Consigne —
Recopiez telles quelles les lignes allant de celle qui contient « reference entry 0.9,V. » jusqu'à celle qui contient « Recorded value: 46,V » incluse.
>>>>
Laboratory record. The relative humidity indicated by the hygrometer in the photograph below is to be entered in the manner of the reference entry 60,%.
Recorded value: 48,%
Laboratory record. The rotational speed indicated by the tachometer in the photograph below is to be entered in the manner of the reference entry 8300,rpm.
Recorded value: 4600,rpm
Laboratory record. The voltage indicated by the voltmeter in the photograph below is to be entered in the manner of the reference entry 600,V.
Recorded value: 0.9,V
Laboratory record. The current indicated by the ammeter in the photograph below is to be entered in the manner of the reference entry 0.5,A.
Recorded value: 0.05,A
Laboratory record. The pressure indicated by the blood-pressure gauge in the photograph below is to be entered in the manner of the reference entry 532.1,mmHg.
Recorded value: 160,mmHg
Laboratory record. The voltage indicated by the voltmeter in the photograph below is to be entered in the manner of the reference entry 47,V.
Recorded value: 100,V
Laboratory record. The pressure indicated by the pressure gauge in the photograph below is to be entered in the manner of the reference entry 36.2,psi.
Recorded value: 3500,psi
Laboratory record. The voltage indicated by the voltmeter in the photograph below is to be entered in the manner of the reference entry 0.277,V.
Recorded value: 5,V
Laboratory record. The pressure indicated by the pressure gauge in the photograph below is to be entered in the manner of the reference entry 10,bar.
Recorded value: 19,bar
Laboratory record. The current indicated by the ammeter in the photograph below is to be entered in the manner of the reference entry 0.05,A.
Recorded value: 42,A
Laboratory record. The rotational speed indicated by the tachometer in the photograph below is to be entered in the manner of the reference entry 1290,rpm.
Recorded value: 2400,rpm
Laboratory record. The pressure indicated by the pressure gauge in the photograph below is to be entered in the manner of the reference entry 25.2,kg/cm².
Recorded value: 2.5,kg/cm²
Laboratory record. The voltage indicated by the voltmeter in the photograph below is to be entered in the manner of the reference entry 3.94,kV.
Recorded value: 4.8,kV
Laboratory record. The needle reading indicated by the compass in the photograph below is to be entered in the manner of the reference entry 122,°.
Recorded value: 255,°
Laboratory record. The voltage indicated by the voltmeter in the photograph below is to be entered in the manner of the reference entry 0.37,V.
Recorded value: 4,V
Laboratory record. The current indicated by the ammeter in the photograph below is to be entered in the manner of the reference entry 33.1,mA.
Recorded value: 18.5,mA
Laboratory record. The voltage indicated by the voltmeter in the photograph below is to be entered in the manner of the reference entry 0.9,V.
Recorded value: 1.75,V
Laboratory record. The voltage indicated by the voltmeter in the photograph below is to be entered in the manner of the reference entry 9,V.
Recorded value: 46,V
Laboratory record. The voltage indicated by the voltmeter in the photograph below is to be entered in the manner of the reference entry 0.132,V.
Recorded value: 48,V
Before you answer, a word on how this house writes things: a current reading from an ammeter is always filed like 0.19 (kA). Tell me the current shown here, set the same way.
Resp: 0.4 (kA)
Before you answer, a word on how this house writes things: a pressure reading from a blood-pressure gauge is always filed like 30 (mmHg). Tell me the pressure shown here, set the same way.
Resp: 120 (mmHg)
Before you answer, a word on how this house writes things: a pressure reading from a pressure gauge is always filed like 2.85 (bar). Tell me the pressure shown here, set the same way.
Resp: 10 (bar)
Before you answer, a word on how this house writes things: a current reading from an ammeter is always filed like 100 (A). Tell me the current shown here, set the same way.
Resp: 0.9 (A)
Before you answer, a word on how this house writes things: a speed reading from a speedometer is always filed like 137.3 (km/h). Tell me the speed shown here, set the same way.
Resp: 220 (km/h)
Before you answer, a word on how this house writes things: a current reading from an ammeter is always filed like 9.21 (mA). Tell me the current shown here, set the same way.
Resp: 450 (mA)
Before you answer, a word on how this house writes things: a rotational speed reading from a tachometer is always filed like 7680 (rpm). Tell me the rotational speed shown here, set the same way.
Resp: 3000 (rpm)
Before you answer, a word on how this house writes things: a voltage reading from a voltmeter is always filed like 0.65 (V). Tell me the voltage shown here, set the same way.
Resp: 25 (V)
<<<<
Corrigé —
Laboratory record. The voltage indicated by the voltmeter in the photograph below is to be entered in the manner of the reference entry 0.9,V.
Recorded value: 1.75,V
Laboratory record. The voltage indicated by the voltmeter in the photograph below is to be entered in the manner of the reference entry 9,V.
Recorded value: 46,V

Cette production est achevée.